For anything more complicated you can also get very far with simple python programs that read one line at a time and output some transformation of it (which might include turning one line into many to be piped into sort etc)
I think that the optimal way to do these kind of things is:
1) Assuming there is no joins/merges requirement, read in chunks and output GB dumps.
2) If joins/merges are required, use external merge sort.
Is this correct? Actually I'm wondering whether I could earn some bread and butter by focusing on the big data processing problems (e.g. sort/filter Terabytes+ dumps, do transformation for each line for Terabytes+ dumps, those kind of things) without actually knowing how to implement math algorithms (required for data science).
If so what kind of tools I need to master? I'm thinking about basic *nix tools like mentioned above, and also Python and maybe some compiled language for optimization (someone managed to speed up a Python external merge algorithm on 500GB file by 50% by implementing in Go), then maybe some easy algorithms (merge join, heap, etc.)
Learning Unix tools is pretty good place to start.
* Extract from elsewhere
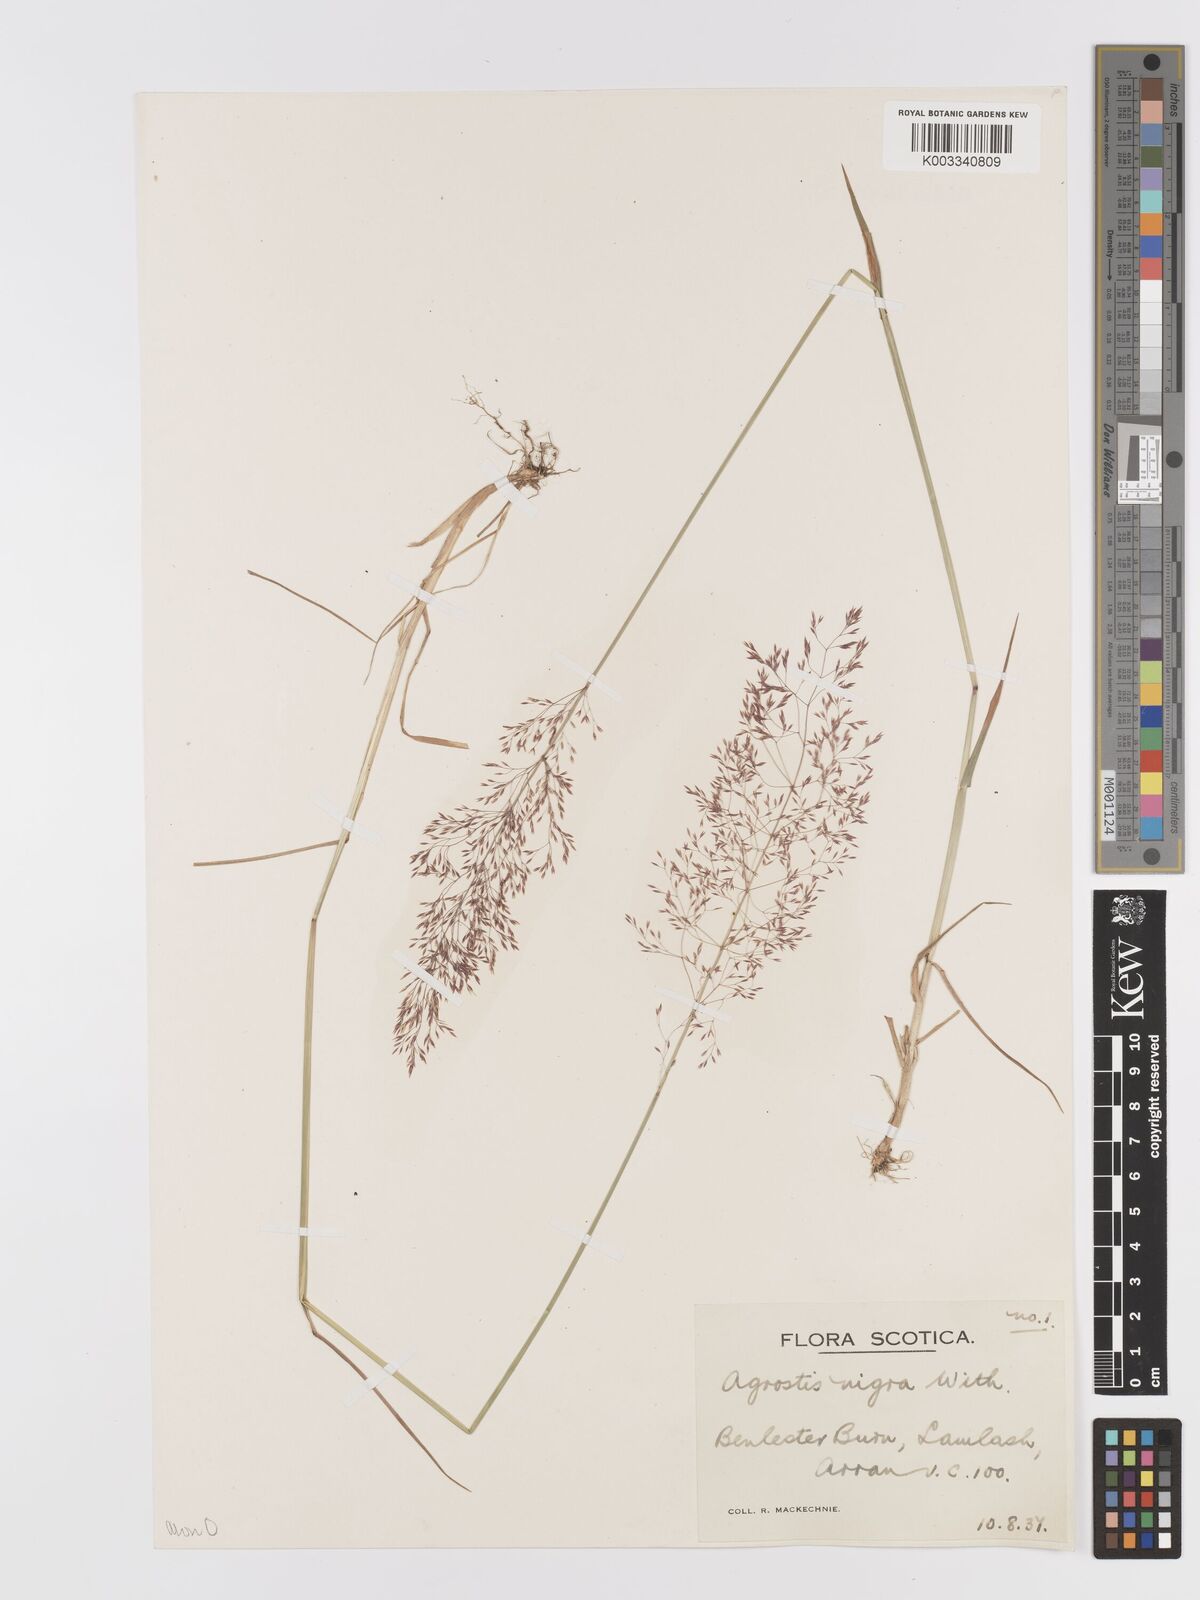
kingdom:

There are a lot of commands that can do a lot of processing. It’s been a while since I learned but the book “Unix power tools” from oreily is pretty good. It’s old, but honestly these commands haven’t changed much.
Python is slower compared to some of it’s compiled cousins, but it’s quick to write and a great skill to have when bash scripting can’t handle some of the complexity or you need dB access. We use it sometimes to call c programs to do DNA sequence alignments and process the returns.